Quips & Comments 4-17-02 Wednesday, April 17, 2002

The White House continues to spin like a runaway Maytag concerning its role in the failed Venezuelan overthrow of Hugo Chavez. Ari Fleischer now admits that although the court-appointed president did discuss coups with some Venezuelans, he only did so because he thought the delegation consisted of vintage automobile buff.

The short version of Ari Fleischer's comments on the Venezuelan coup: Just because we overthrew our government doesn't mean we think everyone else should overthrow theirs. And besides Otto Reich gave them the standard Mission Impossible disclaimer about how the director would disavow any knowledge of their activities should they be caught.

The Venezuelan traitors must learn that coups are tricky business and take time. For instance, the Republicans began attempting to overthrow Bill Clinton and Al Gore before they were inaugurated in 1993 and it wasn't until late 2000 that they finally succeeded in subverting the will of the American people.

The Court-appointed Bush Administration's International Quisling Coordinator Condasleeza Rice has admonished restored Venezuelan President Hugo Chavez to "respect constitutional processes." Chavez says he will comply and serve out his term of office.

There are fewer bagmen at a Scottish battle of the bands than were seen coming and going from the US embassy in Caracas over the past several months. Court-appointed Bush Administration officials claim these people weren't planning the coup during their visits. They all just happened to be landfill operators who were picking up excess Florida ballots they had contracted to dispose.

In Venezuela, through inference, action and inaction, W, the avowed enemy of "evildoers," prodded and propped up the "evildidders."

It will take a long time for all the truth to come out concerning US-backing of the Venezuelan coup -- particularly in these days of the Patriot 2001 Bill which would be better labeled "The Repression of Information Act."

Chavez has had the nerve to keep his oil prices in line with those of the other OPEC nations, speak out against US-backed death squad activity in Colombia, question the purity of George W. Bush's Purported War on Terror and maintain relations with nearby neighbor Cuba. In other words, he may be safe in Venezuela but if he plans to travel he best avoid layovers in Miami.

In a Saturday editorial, the New York Times referred to the actions some took to help overthrow Hugo Chavez as "encouraging development" and "civic participation." Imagine how the current Times editorial board would have gushed over Germany's Brownshirts civic participation in their country's affairs several decades back.

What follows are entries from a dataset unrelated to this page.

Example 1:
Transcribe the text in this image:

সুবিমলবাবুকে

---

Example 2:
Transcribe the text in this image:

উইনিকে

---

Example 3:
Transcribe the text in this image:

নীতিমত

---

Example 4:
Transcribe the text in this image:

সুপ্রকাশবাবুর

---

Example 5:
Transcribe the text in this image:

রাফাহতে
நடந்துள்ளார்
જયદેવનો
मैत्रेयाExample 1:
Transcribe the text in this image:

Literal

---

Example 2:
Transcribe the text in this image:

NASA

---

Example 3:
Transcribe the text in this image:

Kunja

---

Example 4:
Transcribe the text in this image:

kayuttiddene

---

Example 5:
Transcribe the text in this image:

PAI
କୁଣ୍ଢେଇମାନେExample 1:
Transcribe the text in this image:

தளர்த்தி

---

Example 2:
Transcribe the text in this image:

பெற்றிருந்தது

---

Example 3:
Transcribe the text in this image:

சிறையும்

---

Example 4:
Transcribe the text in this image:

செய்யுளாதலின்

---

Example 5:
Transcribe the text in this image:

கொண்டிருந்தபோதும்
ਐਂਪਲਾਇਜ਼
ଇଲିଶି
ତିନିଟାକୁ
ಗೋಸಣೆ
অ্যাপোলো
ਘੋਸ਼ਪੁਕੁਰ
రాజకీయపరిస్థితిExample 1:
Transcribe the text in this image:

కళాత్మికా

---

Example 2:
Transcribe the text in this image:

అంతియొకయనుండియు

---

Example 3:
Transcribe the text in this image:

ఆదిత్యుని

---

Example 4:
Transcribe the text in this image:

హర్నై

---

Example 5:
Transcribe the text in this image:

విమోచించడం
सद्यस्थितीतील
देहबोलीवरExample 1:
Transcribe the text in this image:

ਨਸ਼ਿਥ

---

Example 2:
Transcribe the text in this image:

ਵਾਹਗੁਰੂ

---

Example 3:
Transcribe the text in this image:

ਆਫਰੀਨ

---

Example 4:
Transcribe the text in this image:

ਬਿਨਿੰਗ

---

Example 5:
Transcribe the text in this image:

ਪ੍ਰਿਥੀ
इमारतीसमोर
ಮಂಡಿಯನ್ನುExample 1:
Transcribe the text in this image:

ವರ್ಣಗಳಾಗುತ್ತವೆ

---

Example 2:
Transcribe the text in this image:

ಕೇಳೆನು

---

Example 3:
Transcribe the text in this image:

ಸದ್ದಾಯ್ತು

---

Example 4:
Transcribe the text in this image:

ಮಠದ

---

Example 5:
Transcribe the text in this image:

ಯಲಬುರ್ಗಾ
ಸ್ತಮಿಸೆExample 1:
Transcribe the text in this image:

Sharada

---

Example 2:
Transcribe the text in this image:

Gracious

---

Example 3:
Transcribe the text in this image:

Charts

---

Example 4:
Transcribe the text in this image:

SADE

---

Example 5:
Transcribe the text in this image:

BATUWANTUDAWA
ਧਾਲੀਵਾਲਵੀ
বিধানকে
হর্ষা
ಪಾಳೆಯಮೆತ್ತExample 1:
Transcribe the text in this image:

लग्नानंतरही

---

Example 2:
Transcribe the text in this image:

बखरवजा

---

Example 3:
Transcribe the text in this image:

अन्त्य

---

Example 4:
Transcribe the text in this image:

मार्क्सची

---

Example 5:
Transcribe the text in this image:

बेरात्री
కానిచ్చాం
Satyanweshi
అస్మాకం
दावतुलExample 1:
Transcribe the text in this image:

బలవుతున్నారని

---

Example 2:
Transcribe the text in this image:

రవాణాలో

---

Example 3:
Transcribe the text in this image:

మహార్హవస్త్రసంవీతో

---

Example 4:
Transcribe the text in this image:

Or else we could just look at its editorial support for Ariel Sharon, the nearly human embodiment of the principle that if we aren't thoughtful, we become what we resist.

The only way the NY Times' William Safire could be any more supportive of Ariel Sharon is if he personally started bulldozing Palestinian homes.

The demolition of homes, with Palestinians inside the buildings, demonstrates that the Sharon government really does not understand the meaning of the word "occupied."Mississippi Judge Connie Wilkerson says he believes homosexuals should be sent to mental institutions. They better get there quickly before the mental institutions fill up with Mississippi judges.

Wilkerson could be just the man Bush has been looking for to fill the federal judicial slot left empty by the Senate rejection of Charles Pickering.

That would save Dubyahoo the trouble of going from mental institution to mental institution to look for Pickering's replacement.

During the Space Race, Corning developed nose-cones for rockets and space capsules. Now that it's laid off a large portion of its work force, its stock has plummeted and its CEO has taken an early retirement perhaps it should look into development of the nose-dive cone.